Document extract:
"""
Parshas Bamidbar
Strength in Numbers
It is interesting to note that the count of the Jewish people in the
desert that appears in this week's parsha is a count of each of the tribes
of Israel individually - with the entire population of the Jewish people
divided into four separate groupings, and the kohanim and Levites forming
another separate grouping completely. Why all of this particularism? Why
is the Torah not contented to give a single population figure for the
entire Jewish nation?
I believe that the underlying message here is the reinforcement of the
Torah's view of the Jewish people and in fact of all of humankind, as many
different individuals and never as a monolithic whole. In fact, this is
the origin of the Torah's opinion that one should never count people
individually in a direct and personal fashion. No two people are alike,
and no two people are bound to hold exactly like opinions.
There are groupings and tribes that make up the Jewish people today and
throghout all of Jewish history. This realization should make for a more
tolerant and less bitterly divisive Jewish society. The Torah is therefore
determined to treat the count of the Jewish people as a count of
individuals instead of as a count of a large group or whole nation. It
wishes us to realize that the Jewish people really are made up of so many
different components and differing individuals and personalities and the
Torah demands of us a maturity to deal with this omnipresent situation of
the human condition.
Another point that strikes me about this week's parsha is the relative
smallness of today's Jewish population relative to the total count that
appears in this week's parsha. The numbers that appear in the parsha
indicate a total poulation of about three million people - old, young, men
and women. Three millennia later the Jewish people worldwide appear to
constitute approximately fifteen million people. Natural growth alone over
such a long period of time should provide us with a much more numerous
Jewish people. Yet the Torah itself predicted that the Jewish people would
always be the smallest in numbers of all peoples.
"""
Stated goal 1: Swap "locality" for "place" in the records, starting with the line containing "catalogue / barcode: US 838859" and going on through the line containing "collector number: 12577", and give back only those lines with everything else unchanged.
The records have no connection to the text.

Data shown:
"""
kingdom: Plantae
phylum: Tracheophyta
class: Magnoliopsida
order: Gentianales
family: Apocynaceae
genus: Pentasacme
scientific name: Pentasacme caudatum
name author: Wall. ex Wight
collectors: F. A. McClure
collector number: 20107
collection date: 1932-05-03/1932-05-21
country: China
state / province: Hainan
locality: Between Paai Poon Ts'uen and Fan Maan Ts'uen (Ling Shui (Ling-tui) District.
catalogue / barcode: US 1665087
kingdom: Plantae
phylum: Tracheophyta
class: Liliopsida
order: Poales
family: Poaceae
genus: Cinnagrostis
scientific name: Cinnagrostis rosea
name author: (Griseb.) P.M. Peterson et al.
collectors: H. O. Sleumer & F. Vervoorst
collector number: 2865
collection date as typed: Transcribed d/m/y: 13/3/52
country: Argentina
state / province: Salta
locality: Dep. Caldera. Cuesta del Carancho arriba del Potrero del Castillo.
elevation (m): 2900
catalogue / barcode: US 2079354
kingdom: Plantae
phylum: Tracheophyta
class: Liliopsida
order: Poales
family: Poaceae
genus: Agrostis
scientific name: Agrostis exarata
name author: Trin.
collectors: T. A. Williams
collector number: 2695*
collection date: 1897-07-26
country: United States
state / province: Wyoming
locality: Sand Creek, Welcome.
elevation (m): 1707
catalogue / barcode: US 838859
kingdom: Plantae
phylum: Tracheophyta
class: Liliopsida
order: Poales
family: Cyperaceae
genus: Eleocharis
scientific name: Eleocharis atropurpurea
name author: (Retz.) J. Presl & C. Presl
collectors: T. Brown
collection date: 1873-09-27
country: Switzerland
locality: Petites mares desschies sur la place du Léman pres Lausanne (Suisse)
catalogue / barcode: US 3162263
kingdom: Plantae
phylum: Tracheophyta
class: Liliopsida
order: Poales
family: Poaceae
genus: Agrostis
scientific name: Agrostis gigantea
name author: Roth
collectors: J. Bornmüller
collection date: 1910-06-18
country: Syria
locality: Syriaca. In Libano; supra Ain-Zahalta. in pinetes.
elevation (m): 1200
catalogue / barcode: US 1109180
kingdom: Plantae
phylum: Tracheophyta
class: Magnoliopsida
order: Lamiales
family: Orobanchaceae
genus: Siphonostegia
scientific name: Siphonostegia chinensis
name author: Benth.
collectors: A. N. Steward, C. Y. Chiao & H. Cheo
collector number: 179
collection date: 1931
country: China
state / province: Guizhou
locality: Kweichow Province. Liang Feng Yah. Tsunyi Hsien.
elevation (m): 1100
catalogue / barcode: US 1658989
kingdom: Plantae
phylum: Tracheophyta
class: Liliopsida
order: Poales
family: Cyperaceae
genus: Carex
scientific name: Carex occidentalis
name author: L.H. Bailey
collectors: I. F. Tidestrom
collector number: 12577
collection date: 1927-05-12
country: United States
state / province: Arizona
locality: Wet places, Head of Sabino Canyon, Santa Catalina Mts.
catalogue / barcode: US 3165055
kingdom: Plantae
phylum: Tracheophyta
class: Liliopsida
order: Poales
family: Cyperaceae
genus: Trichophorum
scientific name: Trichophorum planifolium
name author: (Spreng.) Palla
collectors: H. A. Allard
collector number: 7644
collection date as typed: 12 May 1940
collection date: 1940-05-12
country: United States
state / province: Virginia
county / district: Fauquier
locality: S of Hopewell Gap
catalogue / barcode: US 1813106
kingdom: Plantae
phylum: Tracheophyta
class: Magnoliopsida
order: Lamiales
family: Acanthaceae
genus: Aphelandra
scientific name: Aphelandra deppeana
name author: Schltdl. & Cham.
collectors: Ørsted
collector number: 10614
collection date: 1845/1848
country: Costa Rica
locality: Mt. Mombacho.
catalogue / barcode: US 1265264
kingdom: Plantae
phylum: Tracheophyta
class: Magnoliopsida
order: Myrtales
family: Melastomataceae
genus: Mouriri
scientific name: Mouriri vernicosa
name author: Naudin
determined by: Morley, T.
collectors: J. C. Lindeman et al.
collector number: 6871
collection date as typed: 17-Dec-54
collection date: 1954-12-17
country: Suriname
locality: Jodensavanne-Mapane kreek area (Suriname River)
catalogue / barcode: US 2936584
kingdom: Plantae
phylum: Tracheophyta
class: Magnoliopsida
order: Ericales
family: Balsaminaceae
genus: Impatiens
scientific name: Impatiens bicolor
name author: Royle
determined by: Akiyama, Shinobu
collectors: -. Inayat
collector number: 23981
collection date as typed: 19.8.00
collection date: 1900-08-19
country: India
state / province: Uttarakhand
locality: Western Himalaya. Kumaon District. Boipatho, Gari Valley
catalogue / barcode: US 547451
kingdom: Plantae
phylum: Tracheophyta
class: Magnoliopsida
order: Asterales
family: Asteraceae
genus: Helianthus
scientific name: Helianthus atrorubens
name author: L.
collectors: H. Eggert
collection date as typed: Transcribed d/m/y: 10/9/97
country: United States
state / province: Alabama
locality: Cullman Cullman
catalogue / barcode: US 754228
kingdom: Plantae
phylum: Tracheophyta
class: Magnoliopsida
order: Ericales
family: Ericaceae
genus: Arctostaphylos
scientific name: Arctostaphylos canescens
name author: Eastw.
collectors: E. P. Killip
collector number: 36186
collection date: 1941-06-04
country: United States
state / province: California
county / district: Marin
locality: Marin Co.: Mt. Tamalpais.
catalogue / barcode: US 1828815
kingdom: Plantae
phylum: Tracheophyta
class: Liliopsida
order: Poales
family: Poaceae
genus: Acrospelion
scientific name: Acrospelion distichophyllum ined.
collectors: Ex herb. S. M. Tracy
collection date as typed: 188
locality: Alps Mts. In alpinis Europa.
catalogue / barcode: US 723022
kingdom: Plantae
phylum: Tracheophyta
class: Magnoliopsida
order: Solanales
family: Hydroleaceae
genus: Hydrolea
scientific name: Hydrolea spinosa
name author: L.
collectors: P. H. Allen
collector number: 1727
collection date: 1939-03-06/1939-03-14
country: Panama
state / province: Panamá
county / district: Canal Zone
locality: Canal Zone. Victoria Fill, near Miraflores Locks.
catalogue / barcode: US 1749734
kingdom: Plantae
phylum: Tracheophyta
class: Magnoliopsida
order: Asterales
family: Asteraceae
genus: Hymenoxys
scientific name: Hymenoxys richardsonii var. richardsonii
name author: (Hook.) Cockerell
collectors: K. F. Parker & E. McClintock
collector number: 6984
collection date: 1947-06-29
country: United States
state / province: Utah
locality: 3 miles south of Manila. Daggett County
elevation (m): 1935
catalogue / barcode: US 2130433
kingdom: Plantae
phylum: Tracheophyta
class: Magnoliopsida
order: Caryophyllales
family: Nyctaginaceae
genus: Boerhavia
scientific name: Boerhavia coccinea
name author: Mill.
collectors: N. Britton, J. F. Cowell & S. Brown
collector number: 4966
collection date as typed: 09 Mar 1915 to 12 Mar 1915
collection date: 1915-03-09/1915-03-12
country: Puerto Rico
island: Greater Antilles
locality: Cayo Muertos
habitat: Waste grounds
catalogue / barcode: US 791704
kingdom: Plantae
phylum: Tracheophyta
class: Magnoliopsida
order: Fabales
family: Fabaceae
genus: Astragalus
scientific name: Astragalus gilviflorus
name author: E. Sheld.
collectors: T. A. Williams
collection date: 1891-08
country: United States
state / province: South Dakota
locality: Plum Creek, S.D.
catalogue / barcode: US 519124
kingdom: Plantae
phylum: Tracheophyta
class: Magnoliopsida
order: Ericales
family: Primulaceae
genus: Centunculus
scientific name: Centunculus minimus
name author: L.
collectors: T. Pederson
"""
Stated goal 2: Restate word for word the part of the commentary on Parshas Bamidbar starting with "Another point that" and going on through "of all peoples.".

Response 1:
catalogue / barcode: US 838859
kingdom: Plantae
phylum: Tracheophyta
class: Liliopsida
order: Poales
family: Cyperaceae
genus: Eleocharis
scientific name: Eleocharis atropurpurea
name author: (Retz.) J. Presl & C. Presl
collectors: T. Brown
collection date: 1873-09-27
country: Switzerland
place: Petites mares desschies sur la place du Léman pres Lausanne (Suisse)
catalogue / barcode: US 3162263
kingdom: Plantae
phylum: Tracheophyta
class: Liliopsida
order: Poales
family: Poaceae
genus: Agrostis
scientific name: Agrostis gigantea
name author: Roth
collectors: J. Bornmüller
collection date: 1910-06-18
country: Syria
place: Syriaca. In Libano; supra Ain-Zahalta. in pinetes.
elevation (m): 1200
catalogue / barcode: US 1109180
kingdom: Plantae
phylum: Tracheophyta
class: Magnoliopsida
order: Lamiales
family: Orobanchaceae
genus: Siphonostegia
scientific name: Siphonostegia chinensis
name author: Benth.
collectors: A. N. Steward, C. Y. Chiao & H. Cheo
collector number: 179
collection date: 1931
country: China
state / province: Guizhou
place: Kweichow Province. Liang Feng Yah. Tsunyi Hsien.
elevation (m): 1100
catalogue / barcode: US 1658989
kingdom: Plantae
phylum: Tracheophyta
class: Liliopsida
order: Poales
family: Cyperaceae
genus: Carex
scientific name: Carex occidentalis
name author: L.H. Bailey
collectors: I. F. Tidestrom
collector number: 12577

Response 2:
Another point that strikes me about this week's parsha is the relative
smallness of today's Jewish population relative to the total count that
appears in this week's parsha. The numbers that appear in the parsha
indicate a total poulation of about three million people - old, young, men
and women. Three millennia later the Jewish people worldwide appear to
constitute approximately fifteen million people. Natural growth alone over
such a long period of time should provide us with a much more numerous
Jewish people. Yet the Torah itself predicted that the Jewish people would
always be the smallest in numbers of all peoples.